Nanoionic Memristive Switches -- From Fundamentals to Applications

A potential leap beyond the limits of Flash (with respect to write speed, write energies) and DRAM (with respect to scalability, retention times) emerges from nanoionic redox-based switching effects encountered in metal oxides (ReRAM). A range of systems exist in which highly complex ionic transport and redox reactions on the nanoscale provide the essential mechanisms for memristive switching.

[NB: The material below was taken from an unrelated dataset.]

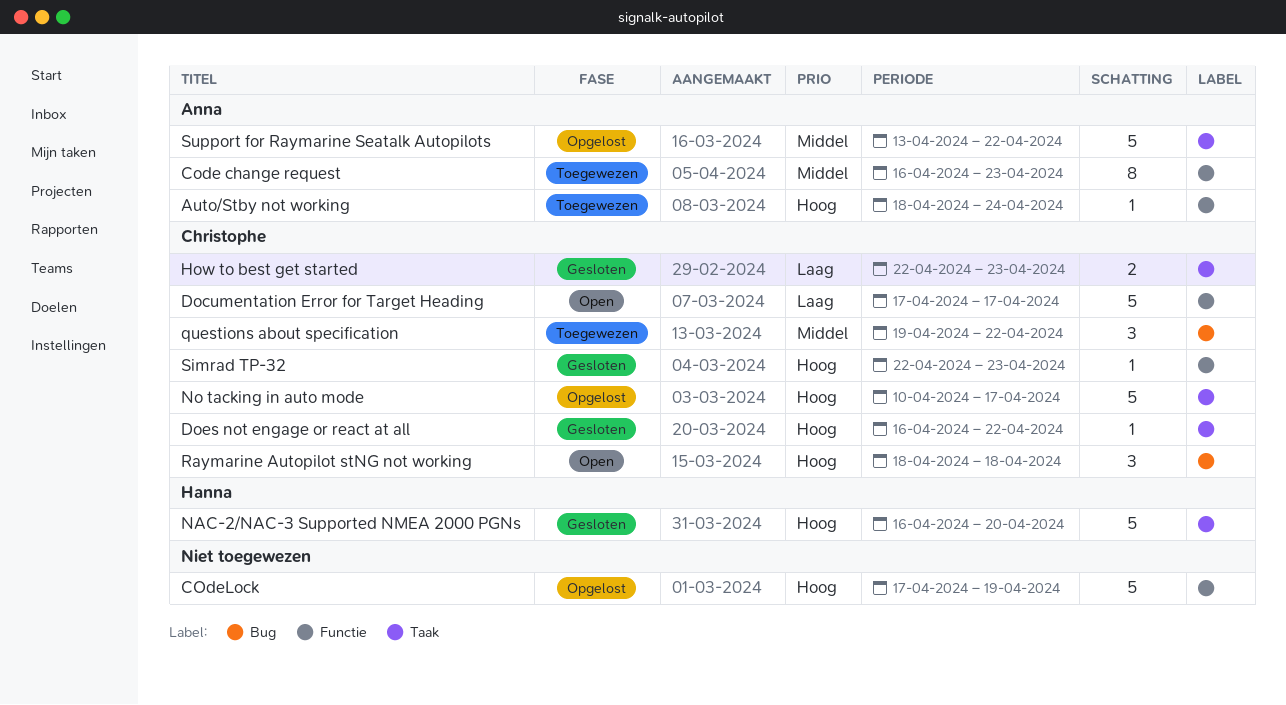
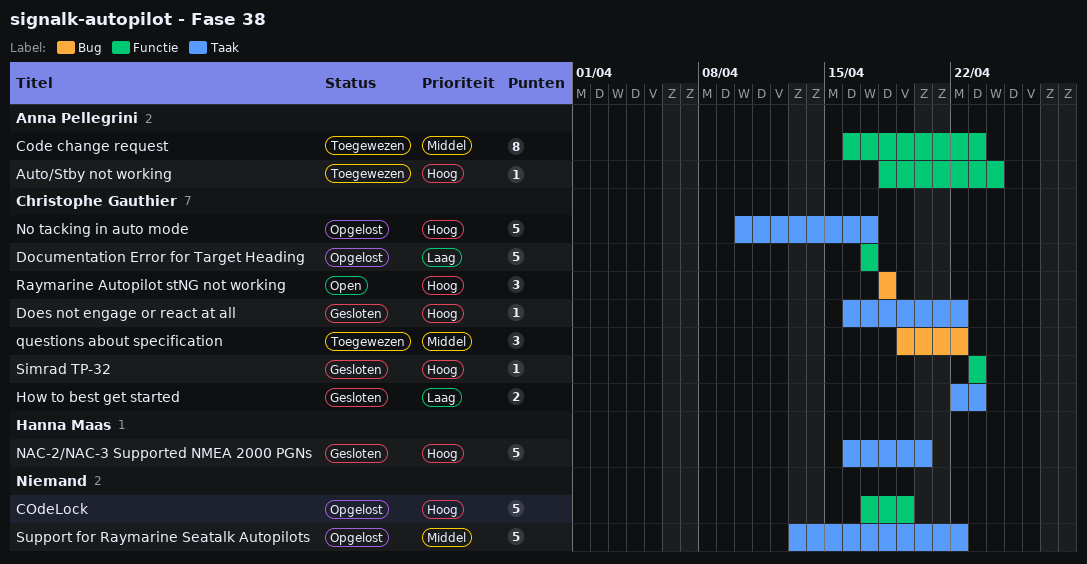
Documentation Error for Target Heading, status: Open -> Opgelost
Simrad TP-32, start: Apr 22 -> Apr 23
Support for Raymarine Seatalk Autopilots, owner: Anna Pellegrini -> none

One class relies on mobile cations which are easily created by electrochemical oxidation of the corresponding electrode metal, transported in the insulating layer, and reduced at the inert counterelectrode (so-called electrochemical metallization memories, ECM, also called CBRAM). Another important class operates through the migration of anions, typically oxygen ions, towards the anode, and the reduction of the cation valences in the cation sublattice locally providing metallic or semiconducting phases (so-called valence change memories, VCM). The electrochemical nature of these memristive effects triggers a bipolar memory operation. In yet another class, the thermochemical effects dominate over the electrochemical effects in metal oxides (so-called thermochemical memories, TCM) which leads to a unipolar switching as known from the phase-change memories. In all systems, the defect structure turned out to be crucial for the switching process. The presentation will cover fundamental principles in terms of microscopic processes, switching kinetics and retention times, and device reliability of bipolar ReRAM variants. Passive memory arrays of ReRAM cells open up the paths towards ultradense and 3-D stackable memory and logic gate arrays.